Anya: Are you stupid or something? Giles: Allow me to answer that question with a firing.

'Sleeper'


The Great Write Way, Chapter Two: Twice upon a time...  

A place for Buffistas to discuss, beta and otherwise deal and dish on their non-fan fiction projects.


Susan W. - Mar 15, 2005 6:34:14 pm PST #612 of 10001
Good Trouble and Righteous Fights

Anyone up for looking over a synopsis?


Jesse - Mar 15, 2005 6:36:10 pm PST #613 of 10001
Sometimes I trip on how happy we could be.

[link]

Sixty years later – can you imagine? Sixty years have passed? – sixty years later, there were just two of them left, dotty old ladies now. Their children grown, even grandchildren grown, husbands gone, friends gone. The two of them still carrying on, surviving. Making the best of things. Scraping together some extra money out of social security checks and widows’ pensions for a cruise. Come Talent Show night, they pulled together baby-doll costumes and sang songs from the old days. A shame more of the girls weren’t there with them, but the two survivors kept laughing. Just like the old days.


Beverly - Mar 15, 2005 6:38:53 pm PST #614 of 10001
Days shrink and grow cold, sunlight through leaves is my song. Winter is long.

Jesse, that's lovely. I'm so tickled every time you post a drabble. It's a side of you we never get to see.

Sail, that's a very good beginning. Now, of course, I want to know more.

Jilli! I'm clapping my hands in glee. I DO believe in fairygoth storytellers, I DO believe in fairygoth storytellers, I DO believe!


Jesse - Mar 15, 2005 6:40:00 pm PST #615 of 10001
Sometimes I trip on how happy we could be.

Aw, thanks, Beverly. I'm kind of wondering if it would be worth the explanation to send it to my grandmother, since it's about her. Even though that picture isn't as old as all that.


Atropa - Mar 15, 2005 6:43:30 pm PST #616 of 10001
The artist formerly associated with cupcakes.

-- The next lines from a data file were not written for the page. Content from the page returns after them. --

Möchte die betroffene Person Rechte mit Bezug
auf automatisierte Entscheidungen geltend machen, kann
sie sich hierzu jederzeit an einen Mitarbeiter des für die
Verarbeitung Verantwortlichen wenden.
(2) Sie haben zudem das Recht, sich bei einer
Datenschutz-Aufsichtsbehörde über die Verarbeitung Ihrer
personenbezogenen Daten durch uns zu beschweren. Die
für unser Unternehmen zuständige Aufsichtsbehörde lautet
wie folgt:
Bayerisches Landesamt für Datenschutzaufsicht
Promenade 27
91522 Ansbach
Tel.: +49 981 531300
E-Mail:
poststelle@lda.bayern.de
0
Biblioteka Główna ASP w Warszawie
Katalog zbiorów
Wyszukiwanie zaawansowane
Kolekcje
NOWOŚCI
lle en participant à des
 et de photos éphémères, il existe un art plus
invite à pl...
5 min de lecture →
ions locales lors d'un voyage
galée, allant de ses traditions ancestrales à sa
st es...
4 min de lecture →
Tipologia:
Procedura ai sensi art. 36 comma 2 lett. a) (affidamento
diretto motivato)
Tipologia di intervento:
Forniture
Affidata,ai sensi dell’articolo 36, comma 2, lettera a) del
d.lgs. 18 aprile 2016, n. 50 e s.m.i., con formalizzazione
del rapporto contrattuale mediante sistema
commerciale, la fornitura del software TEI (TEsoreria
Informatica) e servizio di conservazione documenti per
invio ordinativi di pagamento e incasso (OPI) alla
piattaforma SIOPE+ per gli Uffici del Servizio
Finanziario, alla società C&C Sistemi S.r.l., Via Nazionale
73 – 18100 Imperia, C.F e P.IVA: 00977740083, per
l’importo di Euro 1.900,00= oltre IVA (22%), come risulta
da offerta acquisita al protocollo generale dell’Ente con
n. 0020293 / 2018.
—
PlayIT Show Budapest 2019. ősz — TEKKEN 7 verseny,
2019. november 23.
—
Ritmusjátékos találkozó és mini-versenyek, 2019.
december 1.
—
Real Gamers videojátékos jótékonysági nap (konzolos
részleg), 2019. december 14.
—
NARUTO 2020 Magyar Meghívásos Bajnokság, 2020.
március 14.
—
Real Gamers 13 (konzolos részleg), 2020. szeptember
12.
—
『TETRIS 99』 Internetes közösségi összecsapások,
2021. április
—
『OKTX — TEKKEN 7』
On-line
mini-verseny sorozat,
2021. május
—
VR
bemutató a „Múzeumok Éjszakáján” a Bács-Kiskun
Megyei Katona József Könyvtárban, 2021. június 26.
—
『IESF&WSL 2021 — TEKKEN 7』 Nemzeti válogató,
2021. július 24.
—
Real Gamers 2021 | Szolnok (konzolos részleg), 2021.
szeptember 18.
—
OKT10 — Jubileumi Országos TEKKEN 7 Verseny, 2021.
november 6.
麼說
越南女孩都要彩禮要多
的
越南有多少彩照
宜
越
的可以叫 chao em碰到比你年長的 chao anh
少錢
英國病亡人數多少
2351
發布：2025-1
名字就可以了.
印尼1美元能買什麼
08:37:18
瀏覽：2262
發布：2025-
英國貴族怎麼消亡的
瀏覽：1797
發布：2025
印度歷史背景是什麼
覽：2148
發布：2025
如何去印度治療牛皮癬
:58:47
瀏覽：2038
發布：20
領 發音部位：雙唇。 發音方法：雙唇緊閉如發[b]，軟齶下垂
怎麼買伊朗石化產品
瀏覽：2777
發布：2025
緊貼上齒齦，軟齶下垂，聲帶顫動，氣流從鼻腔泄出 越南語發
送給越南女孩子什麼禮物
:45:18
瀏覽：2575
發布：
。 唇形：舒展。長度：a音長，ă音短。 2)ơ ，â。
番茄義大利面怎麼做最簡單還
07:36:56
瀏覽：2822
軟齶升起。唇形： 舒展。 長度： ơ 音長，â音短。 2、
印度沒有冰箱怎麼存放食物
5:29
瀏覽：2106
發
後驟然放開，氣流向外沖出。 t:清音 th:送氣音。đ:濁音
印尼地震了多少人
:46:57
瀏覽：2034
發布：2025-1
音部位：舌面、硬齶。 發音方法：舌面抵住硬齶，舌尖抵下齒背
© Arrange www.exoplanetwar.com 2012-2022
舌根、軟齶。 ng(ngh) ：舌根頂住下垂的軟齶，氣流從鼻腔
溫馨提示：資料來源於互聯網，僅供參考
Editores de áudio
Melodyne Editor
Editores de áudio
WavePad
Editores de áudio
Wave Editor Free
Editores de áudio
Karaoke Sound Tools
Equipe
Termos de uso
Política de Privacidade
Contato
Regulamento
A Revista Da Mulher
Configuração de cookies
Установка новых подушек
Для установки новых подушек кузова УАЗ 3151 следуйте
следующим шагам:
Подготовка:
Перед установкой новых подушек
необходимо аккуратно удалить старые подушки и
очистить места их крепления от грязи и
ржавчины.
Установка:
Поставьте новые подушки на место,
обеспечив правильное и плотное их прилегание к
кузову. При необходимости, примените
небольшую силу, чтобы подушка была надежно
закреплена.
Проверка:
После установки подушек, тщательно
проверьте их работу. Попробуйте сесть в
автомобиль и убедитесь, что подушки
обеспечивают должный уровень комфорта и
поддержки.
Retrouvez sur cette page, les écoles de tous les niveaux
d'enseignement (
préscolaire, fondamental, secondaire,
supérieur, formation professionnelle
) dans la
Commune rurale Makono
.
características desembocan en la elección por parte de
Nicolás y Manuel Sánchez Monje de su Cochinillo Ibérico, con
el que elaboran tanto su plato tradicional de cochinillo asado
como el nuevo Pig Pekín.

Okay, one more, and then I really am walking away from the computer for the night.

Photo #4

The village of Wollston Ripple is renowned for being the home of the only banshee that does not foretell death and despair. The banshee takes the usual form of a young woman washing clothing in a local stream; however, instead of blood-stained garments, she appears to be washing doll clothing. She does not cry or scream, but, if approached, will recite limericks and give clues as to where lost treasures from one's childhood can be found before vanishing in a small shower of forget-me-nots.


Connie Neil - Mar 15, 2005 6:49:56 pm PST #617 of 10001
brillig

Teppy, if you get stuck for a topic, yanking another ten photos out of that archive seems like gold.


Steph L. - Mar 15, 2005 6:54:07 pm PST #618 of 10001
Unusually and exceedingly peculiar and altogether quite impossible to describe

Never fear -- I already have about 30 more marked in a reminder private LJ post.


deborah grabien - Mar 15, 2005 11:00:39 pm PST #619 of 10001
It really doesn't matter. It's just an opinion. Don't worry about it. Not worth the hassle.

SUsan, just got in, but I'll check it out in the morning. Send it on.


erikaj - Mar 16, 2005 8:33:39 am PST #620 of 10001
Always Anti-fascist!

I'm not sure about the number, but it's the same one Jesse used. [link] As She Clicks- 1944

“You can’t take our picture right now, Doris,” I say.”Everyone will think all we do at the magazine is drink.”

”Not true,” Betty says. “They will think we chase men, too.” Betty is really funny, but it sneaks up on you. She is kind of the Rosalind Russell of our crowd. If she did chase a man, he would chase back.

“No, “ Doris argues. “They’ll understand we’re celebrating. “ Our magazine is one year old today. “They do it at the New Yorker.”

“But they’re from New York,” I say, knowing I’ll get outvoted, “They do everything.”


Betsy HP - Mar 16, 2005 9:08:49 am PST #621 of 10001
If I only had a brain...

Photo 1

Venice, he had said. We must feed the pigeons. She had smiled and humored him; it was their honeymoon, after all, a time for whims, caprices, follies. She'd even sprinkled birdseed into his hat without a murmur about the inevitable cleaning bills.

So, Venice. A few years later, Constantinople; then Casablanca, each gilded with his laughter, made gemütlich by his company. Next year, perhaps, Jerusalem?

Apparently not. She leans on the single permissable suitcase; again it sticks. She removes the photograph album and drops it into the trash. Now she must travel light; the memories need no room at all.